------ Excerpted text ------

WMC News & Features

Spotlight on change makers at the Women's Media Awards

Steinem Gloria Reid Joy
Gloria Steinem and Joy Reid at the Women's Media Awards. Photo by Cindy Ord and Mike Coppola/Getty.

At this year’s Women’s Media Awards, sisterhood, the importance of women’s voices and influence in the world, and the critical role of media were all in focus. With the backdrop of an election season featuring the historic milestone of our first female presidential nominee—which has exposed the sexism women continue to face in media and in our culture—the stakes were heightened, spotlighting both challenges and opportunities. As event host Sally Field put it in her inspiring opening remarks, “If media is a mirror to the world, we need to make sure it’s reflecting an accurate picture.”

The awards ceremony, which paid tribute to the pioneering work of media trailblazers, also raised crucial funds to support the important work and programs of the Women's Media Center. WMC, which was founded in 2005 by Jane Fonda, Robin Morgan, and Gloria Steinem to make women more powerful and visible in the media, provides resources such as its annual WMC Status of Women in the U.S. Media report; WMC SheSource, an online database of women experts; and the WMC Progressive Women’s Voices media and leadership training program. It also showcases a diversity of women’s issues and voices through the nationally syndicated radio program and podcast Women's Media Center Live with Robin Morgan, WMC Features, WMC FBomb, the WMC Speech Project, and WMC Women Under Siege.

While the Women's Media Awards honored media game changers, the honorees in return offered gratitude and acknowledgment for the work of WMC—and to the many other influential change makers present in the room. While receiving the Women’s Media Center History Making Award, Samantha Bee, the first woman to host a late-night satirical news show, TBS’ Full Frontal with Samantha Bee, said, “I thank everyone here for the work you are doing. Thank you all for paving the way for me to be here tonight. Without your tireless work, I feel like a TV show like mine could have never existed, would never be accepted, would have been patronizingly chuckled out of the room.”

On the red carpet at the event, I had the opportunity to ask both honorees and WMC's co-founders to reflect on why the work of WMC is important, particularly right now, and how they gauge the status of women’s media today.

CBS This Morning co-anchor Gayle King, who opened the awards, said she felt the Women’s Media Awards offers a much-needed reinforcing and energizing purpose for those doing this work. “I think it’s always good to be validated, and that’s what the Women’s Media Center does. Everybody—I don’t care who you are—wants to be validated, and that’s what they do. It shows you you’re on the right track and we are doing good things. You can never hear that message too much.”

WMC co-founder Robin Morgan, who hosts Women's Media Center Live and delivered rousing closing remarks highlighting the urgency of what is at stake in this year’s election, said she felt this election season has absolutely underscored the essential nature of the work of WMC: "Never more so than this year. We’ve seen sexism in the reporting, we’ve seen false equivalence. … Never have we been more necessary than now, never."

------

- [Job A]
Could you give the passage of the Women's Media Awards article starting with "Spotlight on change" and going on through "and Mike Coppola/Getty." again, switching "Getty" to "Getty Images"?
- [Job B]
Can you pick up the Women's Media Awards article after its last sentence and carry it forward?

------ Listed records ------

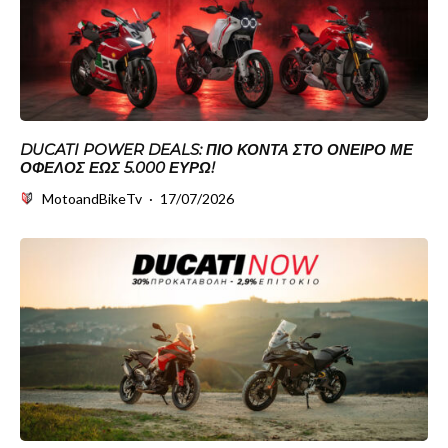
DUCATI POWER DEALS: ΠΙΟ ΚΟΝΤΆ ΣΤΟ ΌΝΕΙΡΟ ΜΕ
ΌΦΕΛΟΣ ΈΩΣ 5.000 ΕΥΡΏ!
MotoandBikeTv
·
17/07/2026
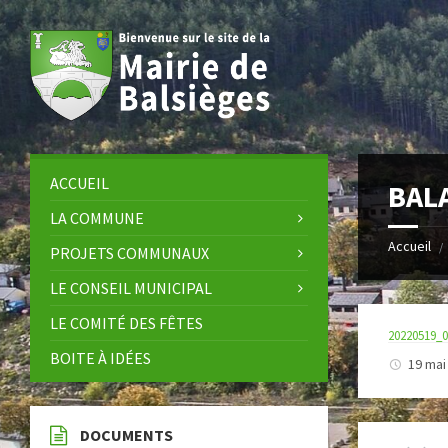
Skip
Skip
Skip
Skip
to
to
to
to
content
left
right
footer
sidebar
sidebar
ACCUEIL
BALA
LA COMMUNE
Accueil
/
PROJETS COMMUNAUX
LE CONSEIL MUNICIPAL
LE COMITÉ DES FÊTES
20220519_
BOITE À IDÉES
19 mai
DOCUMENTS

------
------ Listed records ------

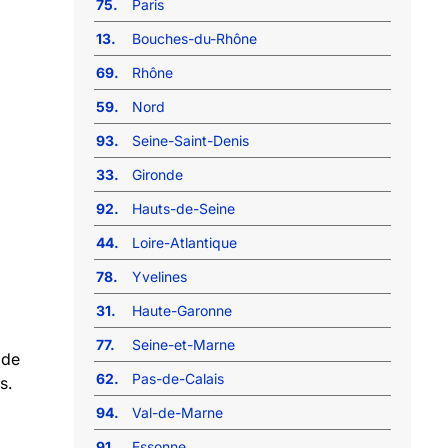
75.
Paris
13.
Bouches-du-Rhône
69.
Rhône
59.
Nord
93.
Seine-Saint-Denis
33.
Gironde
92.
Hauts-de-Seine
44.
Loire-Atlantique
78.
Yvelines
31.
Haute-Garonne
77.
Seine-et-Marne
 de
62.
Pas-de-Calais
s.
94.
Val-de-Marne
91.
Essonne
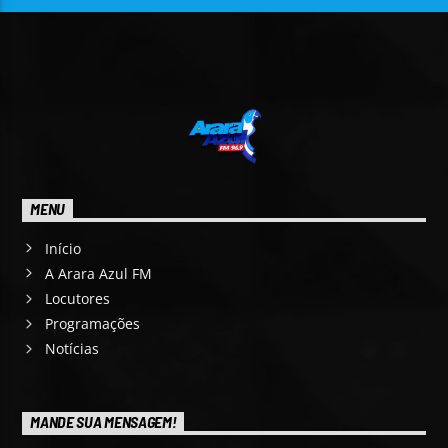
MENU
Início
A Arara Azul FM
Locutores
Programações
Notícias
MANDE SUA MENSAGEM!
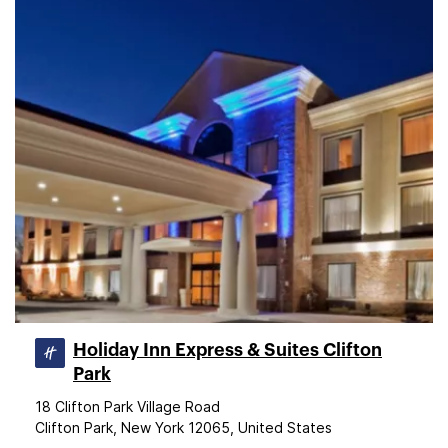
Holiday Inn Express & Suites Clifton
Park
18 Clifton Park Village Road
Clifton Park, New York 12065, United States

------

- [Task answer A]
Spotlight on change makers at the Women's Media Awards

Steinem Gloria Reid Joy
Gloria Steinem and Joy Reid at the Women's Media Awards. Photo by Cindy Ord and Mike Coppola/Getty Images.

- [Task answer B]
WMC co-founder Jane Fonda—unable to be present ceremony since she’s on location shooting a film with Robert Redford—opened the awards by video and also joined Gloria Steinem in helping present the Women’s Media Center Sisterhood Is Global Award to award-winning actress, director, producer, and activist Salma Hayek, who founded Chime for Change, an organization devoted to improving the education and welfare of women and girls. Hayek shared how moved she was to be receiving the award, which has personal significance for her. “It means a lot to me. For me, Jane Fonda is a mentor; I admire her so much. And now this organization that she started is giving me an award, and I feel it’s very special, it’s very personal.”

Hayek, who in her speech asked the audience to imagine what the world would be like if it were influenced mainly by women, said she felt the work that WMC does is especially important because “we need to empower women’s voices.”

Pat Mitchell, the first woman president of PBS, presented the WMC Pat Mitchell Lifetime Achievement Award to five-time Emmy-winning and two-time Academy Award-nominated producer and philanthropist Regina K. Scully. Mitchell, who was founding co-chair and serves as current chair of the WMC board, said: "There is probably nothing more relevant in our lives today than the way in which media is portraying women, representing our lives, talking about us, or not talking about us. It’s all come into such focus around the presidential campaign—the difference is in the reports that go out on the first woman candidate for president, as the party’s nominee, and it’s just astonishing. It reminds us of how far we’ve come in many ways, and yet have much we have left to do.”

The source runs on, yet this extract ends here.